Requirement
Your output should be the records below, word for word and picture-free.

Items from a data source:
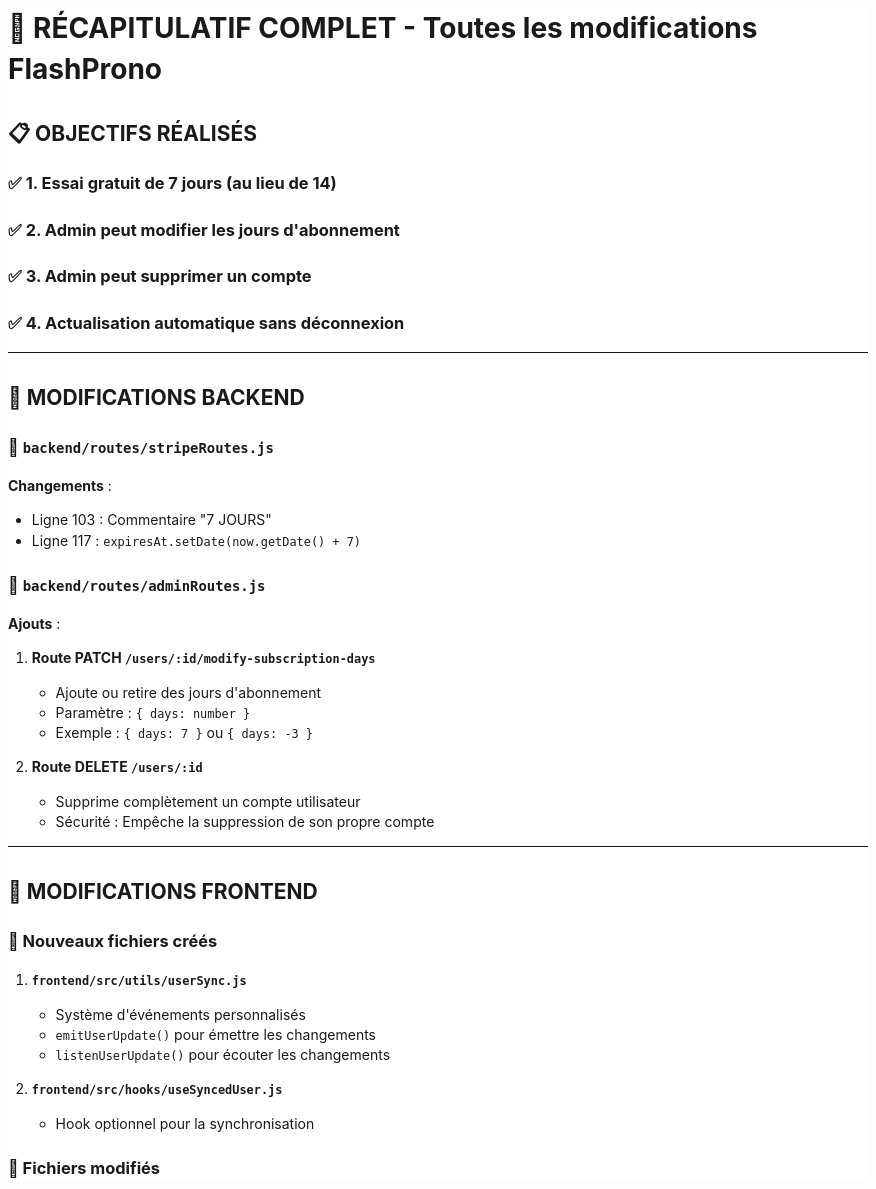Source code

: # 🎉 RÉCAPITULATIF COMPLET - Toutes les modifications FlashProno

## 📋 OBJECTIFS RÉALISÉS

### ✅ 1. Essai gratuit de 7 jours (au lieu de 14)
### ✅ 2. Admin peut modifier les jours d'abonnement
### ✅ 3. Admin peut supprimer un compte
### ✅ 4. Actualisation automatique sans déconnexion

---

## 🔧 MODIFICATIONS BACKEND

### 📁 `backend/routes/stripeRoutes.js`
**Changements** :
- Ligne 103 : Commentaire "7 JOURS"
- Ligne 117 : `expiresAt.setDate(now.getDate() + 7)`

### 📁 `backend/routes/adminRoutes.js`
**Ajouts** :
1. **Route PATCH `/users/:id/modify-subscription-days`**
   - Ajoute ou retire des jours d'abonnement
   - Paramètre : `{ days: number }`
   - Exemple : `{ days: 7 }` ou `{ days: -3 }`

2. **Route DELETE `/users/:id`**
   - Supprime complètement un compte utilisateur
   - Sécurité : Empêche la suppression de son propre compte

---

## 🎨 MODIFICATIONS FRONTEND

### 📁 Nouveaux fichiers créés

1. **`frontend/src/utils/userSync.js`**
   - Système d'événements personnalisés
   - `emitUserUpdate()` pour émettre les changements
   - `listenUserUpdate()` pour écouter les changements

2. **`frontend/src/hooks/useSyncedUser.js`**
   - Hook optionnel pour la synchronisation

### 📁 Fichiers modifiés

Result of the task
Source code

: # 🎉 RÉCAPITULATIF COMPLET - Toutes les modifications FlashProno

## 📋 OBJECTIFS RÉALISÉS

### ✅ 1. Essai gratuit de 7 jours (au lieu de 14)
### ✅ 2. Admin peut modifier les jours d'abonnement
### ✅ 3. Admin peut supprimer un compte
### ✅ 4. Actualisation automatique sans déconnexion

---

## 🔧 MODIFICATIONS BACKEND

### 📁 `backend/routes/stripeRoutes.js`
**Changements** :
- Ligne 103 : Commentaire "7 JOURS"
- Ligne 117 : `expiresAt.setDate(now.getDate() + 7)`

### 📁 `backend/routes/adminRoutes.js`
**Ajouts** :
1. **Route PATCH `/users/:id/modify-subscription-days`**
   - Ajoute ou retire des jours d'abonnement
   - Paramètre : `{ days: number }`
   - Exemple : `{ days: 7 }` ou `{ days: -3 }`

2. **Route DELETE `/users/:id`**
   - Supprime complètement un compte utilisateur
   - Sécurité : Empêche la suppression de son propre compte

---

## 🎨 MODIFICATIONS FRONTEND

### 📁 Nouveaux fichiers créés

1. **`frontend/src/utils/userSync.js`**
   - Système d'événements personnalisés
   - `emitUserUpdate()` pour émettre les changements
   - `listenUserUpdate()` pour écouter les changements

2. **`frontend/src/hooks/useSyncedUser.js`**
   - Hook optionnel pour la synchronisation

### 📁 Fichiers modifiés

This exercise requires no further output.